Por ele já ser um torcedor, a fidelização é mais facilitada?
Nicola: Por ser torcedor, a pessoa garante uma maneira de relacionar com a marca, com o clube. Ele tem a paixão, vai ao jogo, compra camisas e outros produtos, mas existe uma distância grande em garantir fidelização. Garantir que vai levá-lo a fazer parte de um programa de sócio-torcedor, onde ele vai se manter fiel ao programa, para que possa traduzir sua paixão para algo que gere mais receita, não dá para fazer.
Netto: Nesse aspecto é que entra a importância de um trabalho mais estruturado para poder garantir que a fidelização aconteça de uma maneira mais consistente e não apenas iniciativas pontuais e mais simples, que talvez seja o que a maioria dos clubes ainda faça.
 
O que é preciso fazer para que ele seja fiel à marca?
Nicola: A fidelização à marca já é natural. É a segunda pele do torcedor. Agora, sob a ótica do negócio há a exposição da marca e quando se faz isso, busca através de um modelo de negócio trazer novas oportunidades, que com isso tragam aos clubes maiores receitas e transformar em novos investimentos. 
Netto: Quando falamos de um programa como o sócio-torcedor, a gente pode considerar algo entorno de 1 a 5% da base. O Internacional é o time que tem a maior conversão do país em sócio-torcedores e são apenas 2% de sua base. Especificamente, em relação à estratégia de marca, é sempre bom contar com o dueto: produto/serviços bem feitos e bom atendimento. É preciso ter um bom relacionamento, entender quais são as expectativas e necessidades, para que esta oferta de produtos seja a mais adequada possível. Essa é a premissa da fidelização.  
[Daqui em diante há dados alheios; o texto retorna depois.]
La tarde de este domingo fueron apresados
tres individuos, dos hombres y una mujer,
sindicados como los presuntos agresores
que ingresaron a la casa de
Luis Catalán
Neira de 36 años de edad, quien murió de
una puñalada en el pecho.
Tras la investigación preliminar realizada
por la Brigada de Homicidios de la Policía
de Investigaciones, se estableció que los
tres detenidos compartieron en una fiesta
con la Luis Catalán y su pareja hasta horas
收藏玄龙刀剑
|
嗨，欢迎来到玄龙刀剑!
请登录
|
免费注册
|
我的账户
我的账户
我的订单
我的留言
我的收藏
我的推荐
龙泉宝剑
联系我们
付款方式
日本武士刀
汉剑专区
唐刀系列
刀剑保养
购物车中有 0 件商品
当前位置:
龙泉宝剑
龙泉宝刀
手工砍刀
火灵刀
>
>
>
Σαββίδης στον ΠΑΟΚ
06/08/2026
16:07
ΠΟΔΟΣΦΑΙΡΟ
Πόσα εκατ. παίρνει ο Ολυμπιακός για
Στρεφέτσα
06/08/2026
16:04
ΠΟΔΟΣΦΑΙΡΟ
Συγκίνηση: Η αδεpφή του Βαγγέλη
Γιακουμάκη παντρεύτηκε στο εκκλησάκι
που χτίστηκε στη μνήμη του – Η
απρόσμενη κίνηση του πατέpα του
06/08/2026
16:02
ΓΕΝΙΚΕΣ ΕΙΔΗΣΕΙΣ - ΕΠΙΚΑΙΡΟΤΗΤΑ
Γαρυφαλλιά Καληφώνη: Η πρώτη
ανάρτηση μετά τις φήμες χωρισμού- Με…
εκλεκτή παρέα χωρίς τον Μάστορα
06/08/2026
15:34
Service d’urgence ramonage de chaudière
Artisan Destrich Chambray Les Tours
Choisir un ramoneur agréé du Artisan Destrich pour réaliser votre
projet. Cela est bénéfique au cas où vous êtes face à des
É preciso ter um algum tipo de cuidado para não correr o risco de perder o cliente? 
Netto: Sem dúvida! Uma experiência ruim é o inicio desse torcedor para começar a se afastar. Quando se estrutura uma boa oferta e pacote de serviços é preciso tentar o máximo possível para que tudo funcione a contento. A experiência do torcedor, por exemplo, na compra do ingresso tem que ser a melhor possível, se for pela internet, o link tem que estar estável e, caso não funcione, a resolução tem que ser imediata, tem que haver uma estrutura específica para atender esse sócio, pois em tese ele já é um torcedor fidelizado. Por isso, é preciso ter uma boa estrutura por detrás, havendo um bom atendimento para que este canal seja permanente, onde as resoluções dos problemas sejam resolvidas de maneira satisfatória, garantindo a satisfação do cliente. Se isso não acontecer, o risco de perda desse cliente é grande, ela existe e é real.